February 13, 2005
WHAT CRISIS?:
Social Security Trust Fund is built on trillion-dollar IOUs (Larry Eichel, 1/18/05,
Philadelphia INQUIRER)
For those of you wondering whether there is such a thing as the Social Security Trust Fund, let us call your attention to the H.J. Hintgen Building, corner of Second and Avery, in Parkersburg, W.Va.That's where the fund resides, in a drawer of a locked gray file cabinet, monitored by the Office of Public Debt Accounting, Bureau of Public Debt, U.S. Department of the Treasury.
The fund's holdings consist of 225 pieces of paper, each one representing Special Issue U.S. Treasury Bonds in multibillion-dollar denominations, $1.76 trillion in all.
Those pieces of paper aren't actual bonds; the real ones exist only in electronic form. The office maintains the ersatz documents because federal law requires that the fund - actually two funds, one for Old Age Survivors Insurance, the other for Disability Insurance - have a store of "paper instruments."
Understanding the trust fund is essential for assessing the urgency of the case for remaking the federal retirement system. Invariably, Social Security's timetable for distress is expressed in terms of when the fund has to be used and when it runs dry.
So do the bonds in it have any financial value?
For all the rhetorical obfuscation in the Social Security debate, there is little dispute among experts over some basic aspects of the trust fund.
They agree that the fund has real value, if only because the government says it does, and that it carries a real price.
In a report last year, the Congressional Budget Office called the trust fund mainly an "accounting mechanism" that contains "no economic resources." It described the bonds as legal commitments to pay, as opposed to the ability to do so. All of which has been said by other agencies in other years.
Yet those commitments are of great significance, even if they do represent promises (IOUs) made by one part of the government to another. Such commitments are the basis on which all government securities are issued. Not to honor the pledges would amount to default.
"Has the United States ever defaulted on its obligations? I don't think so," said Mark Weisbrot, codirector of the liberal, Washington-based Center for Economic and Policy Research. "Those bonds are as real as the ones held by Bill Gates and the government of China.

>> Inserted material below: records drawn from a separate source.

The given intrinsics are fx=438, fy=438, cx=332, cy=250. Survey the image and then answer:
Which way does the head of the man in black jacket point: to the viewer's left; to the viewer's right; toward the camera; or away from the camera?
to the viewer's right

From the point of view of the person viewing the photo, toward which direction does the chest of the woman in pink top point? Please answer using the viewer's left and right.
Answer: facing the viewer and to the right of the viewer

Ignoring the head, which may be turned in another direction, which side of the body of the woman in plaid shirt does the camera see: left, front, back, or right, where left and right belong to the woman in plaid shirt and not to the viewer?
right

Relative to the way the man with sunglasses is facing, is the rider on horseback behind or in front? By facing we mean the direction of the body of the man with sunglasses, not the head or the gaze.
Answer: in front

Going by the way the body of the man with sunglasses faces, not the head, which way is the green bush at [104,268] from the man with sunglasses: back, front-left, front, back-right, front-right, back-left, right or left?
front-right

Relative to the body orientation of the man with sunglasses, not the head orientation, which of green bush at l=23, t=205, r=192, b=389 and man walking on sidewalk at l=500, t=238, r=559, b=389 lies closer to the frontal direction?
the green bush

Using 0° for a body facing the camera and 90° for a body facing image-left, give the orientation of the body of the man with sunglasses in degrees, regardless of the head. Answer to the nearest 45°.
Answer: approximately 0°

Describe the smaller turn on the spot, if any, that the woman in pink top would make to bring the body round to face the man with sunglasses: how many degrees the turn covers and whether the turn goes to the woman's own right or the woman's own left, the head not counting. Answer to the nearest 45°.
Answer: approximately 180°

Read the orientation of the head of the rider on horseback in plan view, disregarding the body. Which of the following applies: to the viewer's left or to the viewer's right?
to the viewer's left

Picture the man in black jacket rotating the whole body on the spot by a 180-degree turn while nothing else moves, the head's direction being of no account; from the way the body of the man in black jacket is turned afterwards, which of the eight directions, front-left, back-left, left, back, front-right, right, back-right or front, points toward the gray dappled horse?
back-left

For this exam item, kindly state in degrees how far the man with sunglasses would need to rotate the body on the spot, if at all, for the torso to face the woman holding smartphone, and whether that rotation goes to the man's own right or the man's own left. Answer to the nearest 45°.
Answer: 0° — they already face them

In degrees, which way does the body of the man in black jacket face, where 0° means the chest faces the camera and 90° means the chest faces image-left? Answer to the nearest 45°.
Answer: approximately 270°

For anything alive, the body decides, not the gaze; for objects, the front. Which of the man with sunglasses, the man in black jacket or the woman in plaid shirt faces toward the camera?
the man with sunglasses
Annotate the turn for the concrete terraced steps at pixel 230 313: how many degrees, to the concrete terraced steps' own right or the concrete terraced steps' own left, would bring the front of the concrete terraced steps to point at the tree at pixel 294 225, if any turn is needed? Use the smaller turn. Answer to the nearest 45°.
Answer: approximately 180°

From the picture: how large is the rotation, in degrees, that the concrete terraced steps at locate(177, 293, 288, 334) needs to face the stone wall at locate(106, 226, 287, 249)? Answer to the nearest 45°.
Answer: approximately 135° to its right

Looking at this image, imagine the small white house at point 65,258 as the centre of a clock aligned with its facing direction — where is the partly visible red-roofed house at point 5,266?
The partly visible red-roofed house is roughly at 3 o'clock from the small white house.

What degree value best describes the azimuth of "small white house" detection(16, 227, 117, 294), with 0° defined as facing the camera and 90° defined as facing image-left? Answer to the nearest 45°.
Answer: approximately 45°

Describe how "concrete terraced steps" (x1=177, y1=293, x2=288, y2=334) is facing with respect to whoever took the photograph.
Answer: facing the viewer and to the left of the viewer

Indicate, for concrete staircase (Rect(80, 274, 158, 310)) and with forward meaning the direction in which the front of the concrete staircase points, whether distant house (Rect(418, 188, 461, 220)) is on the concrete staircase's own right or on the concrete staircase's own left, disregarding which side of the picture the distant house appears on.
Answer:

Not to pay them would be robbery."
One way or another, the bonds will have to be honored. But there is no money set aside to pay for them.
When the bonds come due, the government will have to adjust its finances by reducing other spending, increasing other borrowing, or raising other taxes. There are no other options.
The real reason to reform SS is to make the system better and restore its moral component, but to pretend its financial situation is untroubled is sheer nonsense. The funniest current Democratic mantra is that even when the President says the system will be broke, "it will still be able to pay 80% of its obligations." Republicans should start running ads saying the Democrats are proposing a 20% cut in SS. Posted by Orrin Judd at February 13, 2005 6:30 AM
If a private firm ran a employee pension fund that could only pay 80% of its obligations, everyone connected with it would be jailed by the IRS.
But then the government isn't above consumer fraud when it comes to Social Security, as its taxation for those folks who worked hard and saved their money abundantly shows. Can you imagine what the SEC would do to a company that took people's money promising them a certain future payout and then cut that payout to a class of its subscribers, because those subscribers already have 'enough money.' They'd be in the Chateau D'If.
Posted by: Bart at February 13, 2005 1:28 PMCome on now, admit it, some of you must have had a twinge of nerves/fear when you saw that these 'bonds' are in a building put up by and for Robert Byrd.